EDSM-NET / FrontEnd

Issues tracker for EDSM
https://www.edsm.net/
37 stars 0 forks source link

API: database dumps 'systemsWithCoordinates7days.json.gz' much smaller than 'systemsWithoutCoordinates.json.gz' #468

Closed GrimmerSchnitter closed 2 years ago

GrimmerSchnitter commented 2 years ago

Greetings Commanders,

it has come to our attention, that there must be an issue regarding the size and volume of the database dumps containing the systems with coordinate for the last 7 days, aka "systemsWithCoordinates7days.json.gz" available from the nightly dumps grafik

I wonder if this fact is already known to you.

EDIT: The dump mentioned above only has 220242 individual lines of code, which seems a little low...

best regards,

der grimme Schnitter

klightspeed commented 2 years ago

EDIT: The dump mentioned above only has 220242 individual lines of code, which seems a little low...

At 220242 systems per week, it would take 315 weeks (about 6 years) to get the 69402979 systems with coordinates in EDSM. EDSM has been running since about May 2015 (almost 350 weeks).

72% of the 1868063 systems in the systemsWithoutCoordinates.json.gz file are from before June 2016 (when coordinates were added to the netlog by Frontier) and 78% are before October 2016 (when the player journal was introduced by Frontier). Someone would need to visit these systems and submit their data to EDSM, or trilaterate them, in order for EDSM to get coordinates for them.

GrimmerSchnitter commented 2 years ago

OK, thanks for showing your point. I was just wondering about the difference compared to other data sources (spansh has about 670000 systems in the same time period). But if you say you're OK with 220000 systems, I have to live with that.

fly save and stay courious

der grimme Schnitter

klightspeed commented 2 years ago

OK, thanks for showing your point. I was just wondering about the difference compared to other data sources (spansh has about 670000 systems in the same time period). But if you say you're OK with 220000 systems, I have to live with that.

EDSM's 7 days dump only includes systems where the system itself was updated in the last 7 days, while Spansh's 7 days dump also includes systems where any bodies or stations in those systems have been updated in the last 7 days.

Spansh also includes systems from submitted routes, not just visited systems. From the events that have come through EDDN, including systems in routes submitted via EDDN, 377609 new systems would have been added between 31 Jan 2022 and 07 Feb 2022, of which 241190 would have only been present in submitted routes ( and so not included in EDSM's systems data).

GrimmerSchnitter commented 2 years ago

Thank you for clearing that.

spansh commented 2 years ago

It's actually a little more nuanced that this.
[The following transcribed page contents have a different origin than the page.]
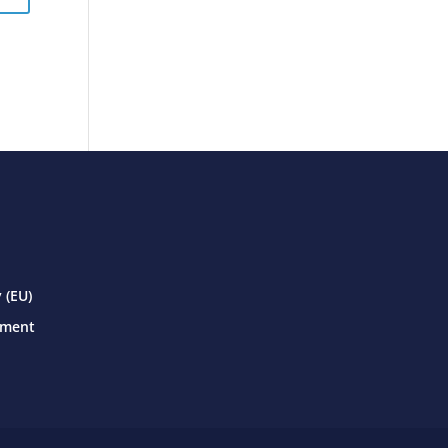
 (EU)
ement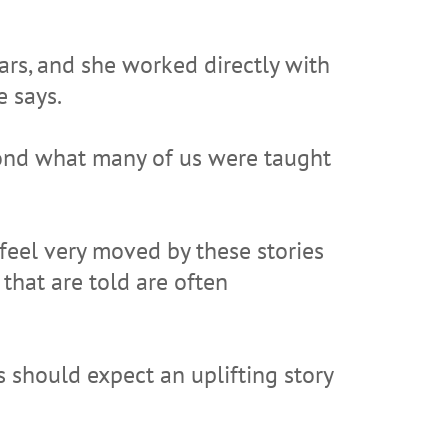
ars, and she worked directly with
e says.
yond what many of us were taught
 feel very moved by these stories
that are told are often
should expect an uplifting story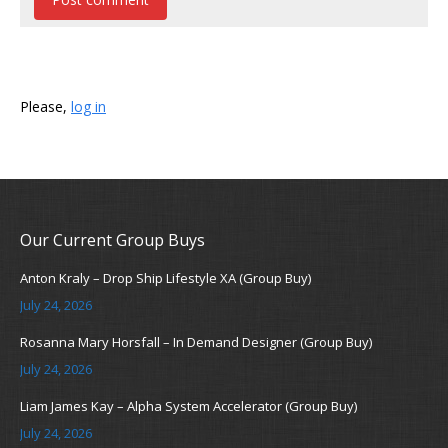
Please,
log in
Our Current Group Buys
Anton Kraly – Drop Ship Lifestyle XA (Group Buy)
July 24, 2026
Rosanna Mary Horsfall – In Demand Designer (Group Buy)
July 24, 2026
Liam James Kay – Alpha System Accelerator (Group Buy)
July 24, 2026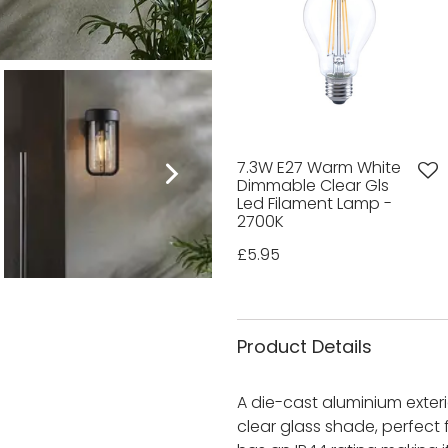
7.3W E27 Warm White
Dimmable Clear Gls
Led Filament Lamp -
2700K
£5.95
Product Details
A die-cast aluminium exterio
clear glass shade, perfect f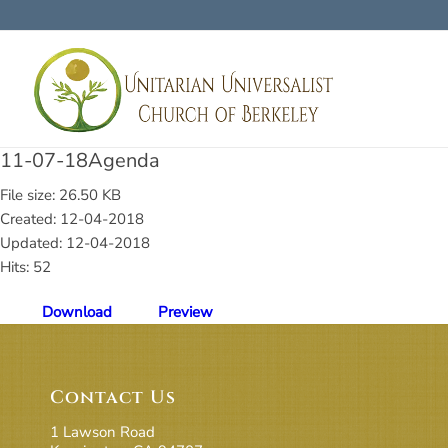
11-07-18Agenda
File size: 26.50 KB
Created: 12-04-2018
Updated: 12-04-2018
Hits: 52
Download
Preview
Contact Us
1 Lawson Road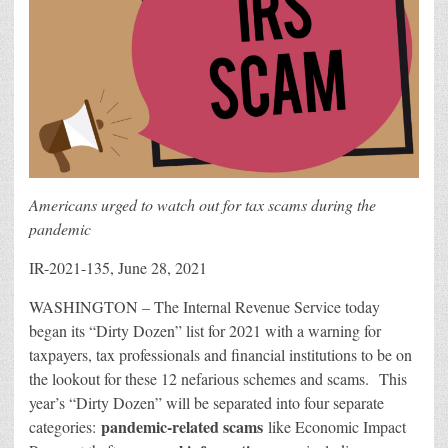
Americans urged to watch out for tax scams during the
pandemic
IR-2021-135, June 28, 2021
WASHINGTON – The Internal Revenue Service today
began its “Dirty Dozen” list for 2021 with a warning for
taxpayers, tax professionals and financial institutions to be on
the lookout for these 12 nefarious schemes and scams. This
year’s “Dirty Dozen” will be separated into four separate
pandemic-related scams
categories:
like Economic Impact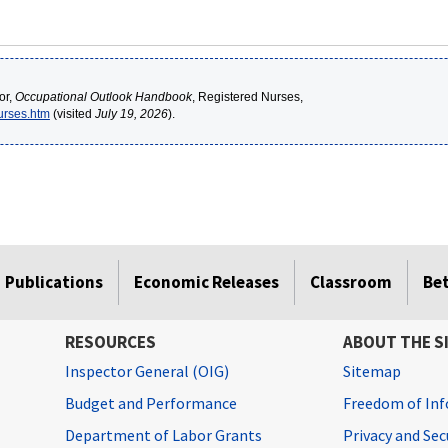
or,
Occupational Outlook Handbook
, Registered Nurses,
nurses.htm
(visited
July 19, 2026
).
Publications
Economic Releases
Classroom
Be
RESOURCES
ABOUT THE S
Inspector General (OIG)
Sitemap
Budget and Performance
Freedom of Inf
Department of Labor Grants
Privacy and Se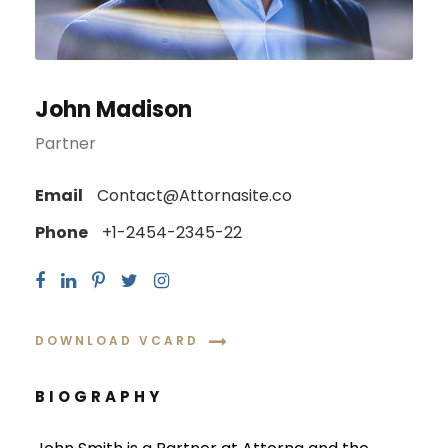
John Madison
Partner
Email
Contact@Attornasite.co
Phone
+1-2454-2345-22
DOWNLOAD VCARD
BIOGRAPHY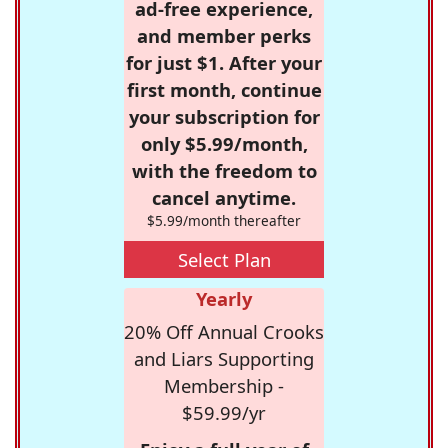
ad-free experience,
and member perks
for just $1. After your
first month, continue
your subscription for
only $5.99/month,
with the freedom to
cancel anytime.
$5.99/month thereafter
Select Plan
Yearly
20% Off Annual Crooks
and Liars Supporting
Membership -
$59.99/yr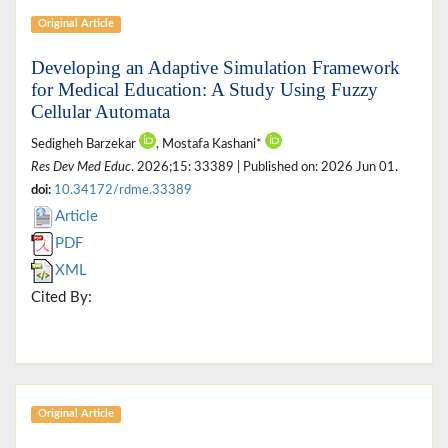
Original Article
Developing an Adaptive Simulation Framework
for Medical Education: A Study Using Fuzzy
Cellular Automata
Sedigheh Barzekar
, Mostafa Kashani*
Res Dev Med Educ
. 2026;15: 33389 | Published on: 2026 Jun 01.
doi:
10.34172/rdme.33389
Article
PDF
XML
Cited By:
Original Article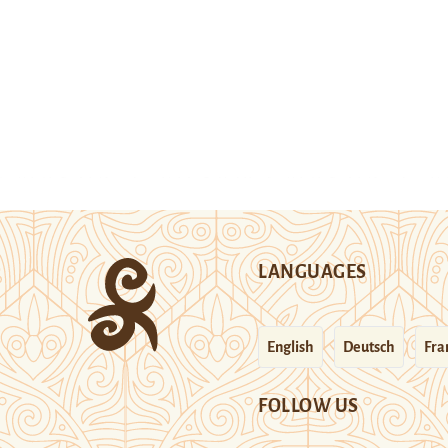
LANGUAGES
English
Deutsch
Fra
FOLLOW US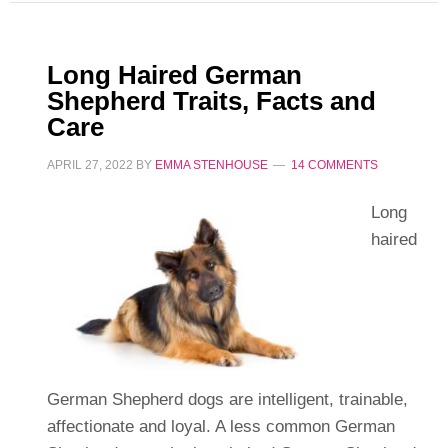
Long Haired German
Shepherd Traits, Facts and
Care
APRIL 27, 2022
BY
EMMA STENHOUSE
14 COMMENTS
Long
haired
German Shepherd dogs are intelligent, trainable,
affectionate and loyal. A less common German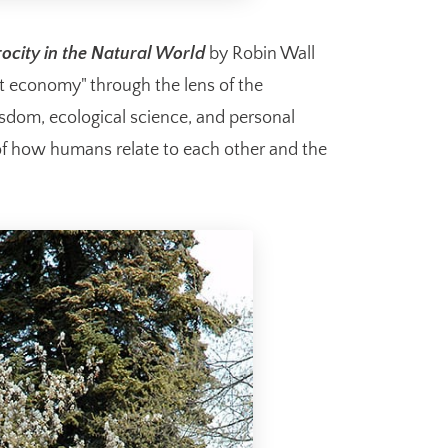
ocity in the Natural World
by Robin Wall
ft economy" through the lens of the
isdom, ecological science, and personal
 of how humans relate to each other and the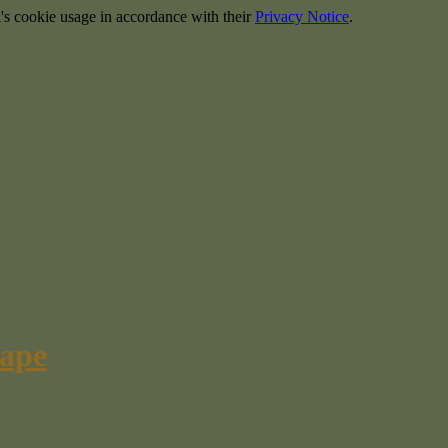
's cookie usage in accordance with their
Privacy Notice
.
cape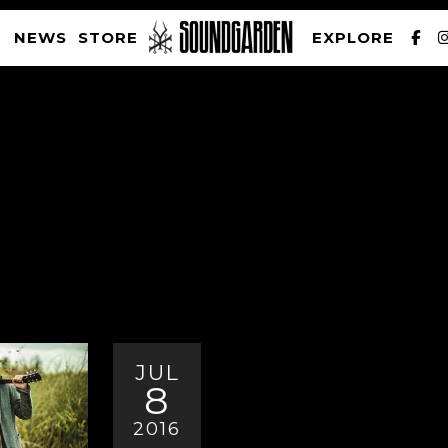
NEWS
STORE
EXPLORE
SOUNDGARDEN NEWSLETTER
PRIVACY POLICY
| WEBSITE PRODUCED BY
THE CREATIVE CORPORATION
JUL
8
2016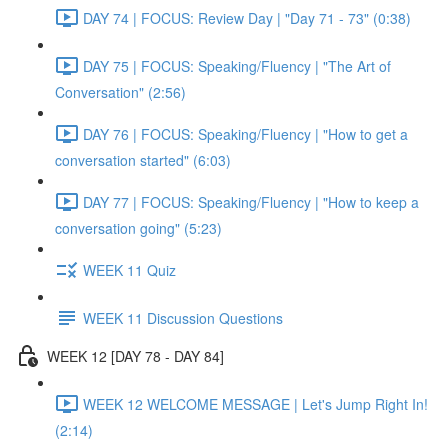
DAY 74 | FOCUS: Review Day | "Day 71 - 73" (0:38)
DAY 75 | FOCUS: Speaking/Fluency | "The Art of
Conversation" (2:56)
DAY 76 | FOCUS: Speaking/Fluency | "How to get a
conversation started" (6:03)
DAY 77 | FOCUS: Speaking/Fluency | "How to keep a
conversation going" (5:23)
WEEK 11 Quiz
WEEK 11 Discussion Questions
WEEK 12 [DAY 78 - DAY 84]
WEEK 12 WELCOME MESSAGE | Let's Jump Right In!
(2:14)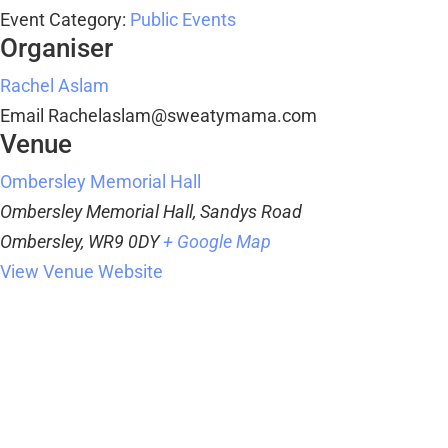
Event Category:
Public Events
Organiser
Rachel Aslam
Email
Rachelaslam@sweatymama.com
Venue
Ombersley Memorial Hall
Ombersley Memorial Hall, Sandys Road
Ombersley
,
WR9 0DY
+ Google Map
View Venue Website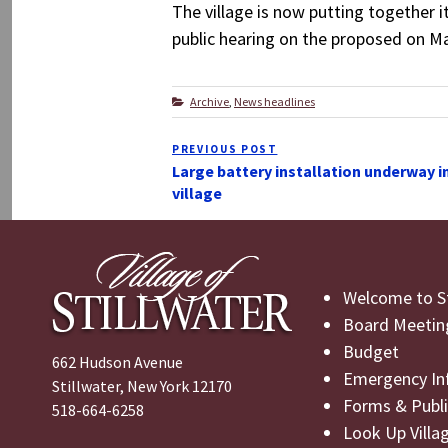
The village is now putting together i
public hearing on the proposed on Mar
Categories
Archive
,
News headlines
Post
PREVIOUS POST
Previous
navigation
Large battery installation underway i
Post
village
Welcome to St
Board Meetin
Budget
662 Hudson Avenue
Emergency In
Stillwater, New York 12170
Forms & Publi
518-664-6258
Look Up Villa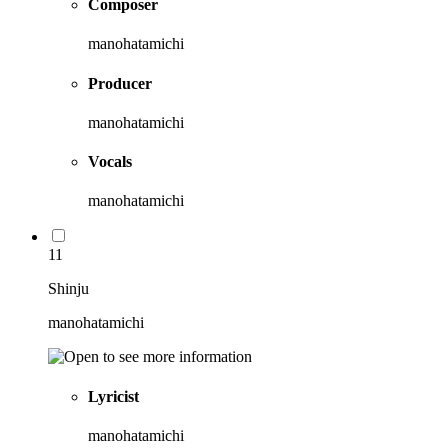
Composer
manohatamichi
Producer
manohatamichi
Vocals
manohatamichi
11
Shinju
manohatamichi
Lyricist
manohatamichi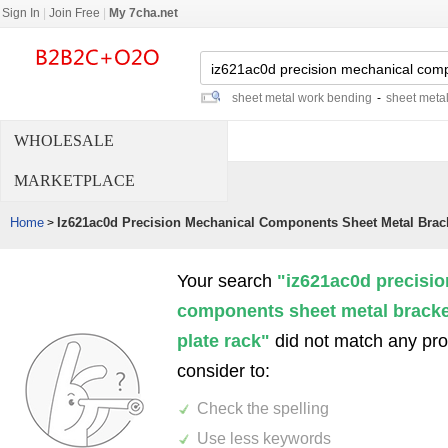
Sign In
|
Join Free
|
My 7cha.net
sheet metal work bending
-
sheet meta
WHOLESALE
MARKETPLACE
Home
Iz621ac0d Precision Mechanical Components Sheet Metal Brac
>
Your search
"iz621ac0d precisi
components sheet metal bracke
plate rack"
did not match any pr
consider to:
Check the spelling
Use less keywords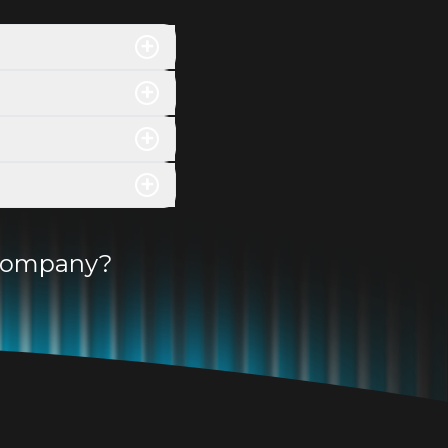
+
+
+
+
r company?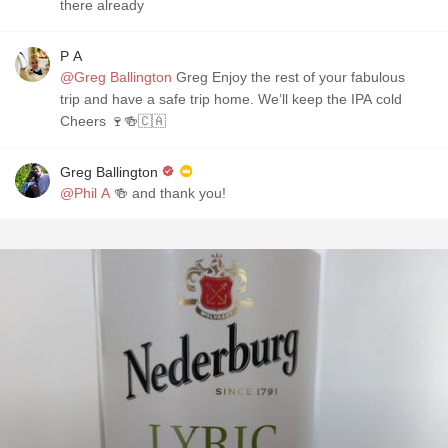
there already
P A
@Greg Ballington
Greg Enjoy the rest of your fabulous
trip and have a safe trip home. We’ll keep the IPA cold
Cheers 🍷🍻🇨🇦
Greg Ballington
@Phil A
🍻 and thank you!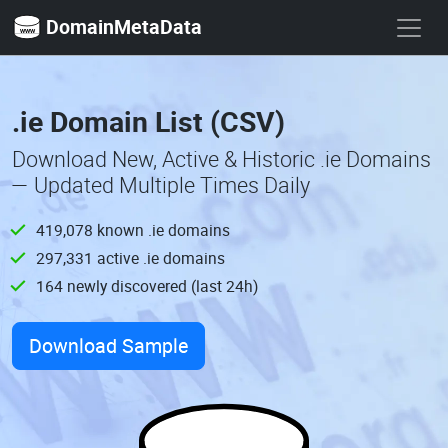
DomainMetaData
.ie Domain List (CSV)
Download New, Active & Historic .ie Domains
— Updated Multiple Times Daily
419,078 known .ie domains
297,331 active .ie domains
164 newly discovered (last 24h)
Download Sample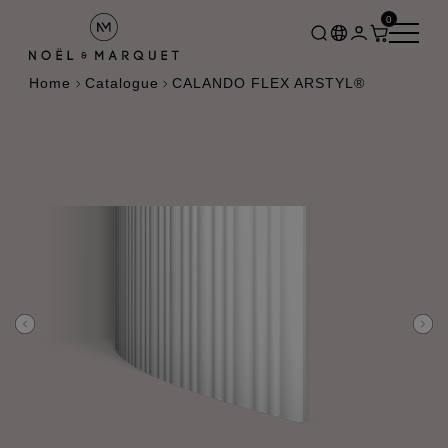
0
Home
Catalogue
CALANDO FLEX ARSTYL®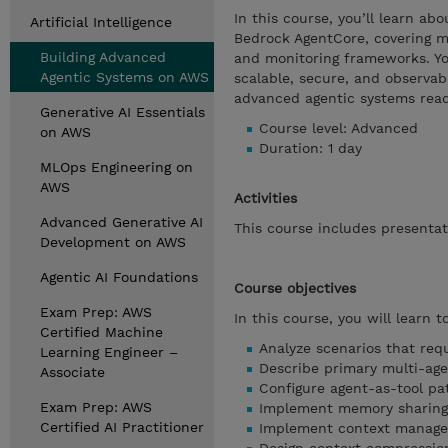
In this course, you’ll learn 
Artificial Intelligence
Bedrock AgentCore, covering mu
Building Advanced
and monitoring frameworks. Yo
Agentic Systems on AWS
scalable, secure, and observab
advanced agentic systems read
Generative AI Essentials
Course level: Advanced
on AWS
Duration: 1 day
MLOps Engineering on
AWS
Activities
Advanced Generative AI
This course includes presentat
Development on AWS
Agentic AI Foundations
Course objectives
Exam Prep: AWS
In this course, you will learn to
Certified Machine
Analyze scenarios that requ
Learning Engineer –
Describe primary multi-ag
Associate
Configure agent-as-tool pa
Exam Prep: AWS
Implement memory sharing u
Certified AI Practitioner
Implement context managem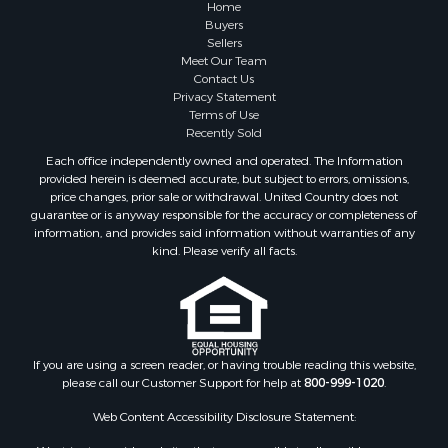
Home
Buyers
Sellers
Meet Our Team
Contact Us
Privacy Statement
Terms of Use
Recently Sold
Each office independently owned and operated. The Information
provided herein is deemed accurate, but subject to errors, omissions,
price changes, prior sale or withdrawal. United Country does not
guarantee or is anyway responsible for the accuracy or completeness of
information, and provides said information without warranties of any
kind. Please verify all facts.
If you are using a screen reader, or having trouble reading this website,
please call our Customer Support for help at
800-999-1020
.
Web Content Accessibility Disclosure Statement:
We strive to provide websites that are accessible to all possible persons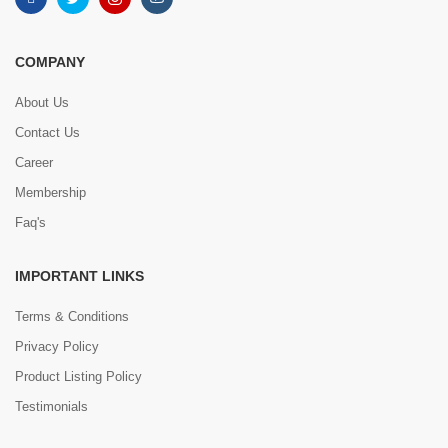
COMPANY
About Us
Contact Us
Career
Membership
Faq's
IMPORTANT LINKS
Terms & Conditions
Privacy Policy
Product Listing Policy
Testimonials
You're exactly correct in that my dumps contain any system where any piece of data has changed within the last x days (which can include a fleet carrier jumping in). However EDSM gets roughly 150,000 to 200,000 systems a month which I don't get (until I import from EDSM which I do once a month) due to some players only submitting data to EDSM directly and not to EDDN.

However, if people wanted to confirm the coordinates of those systems in systemsWithoutCoordinates, the best way to do that with everything we have in place currently, is to have something like EDMC running, and then to plot a route to those systems one by one. Those would then be submitted to EDDN where EDSM (and everyone else) can then add them to their databases compete with coordinates and main star type.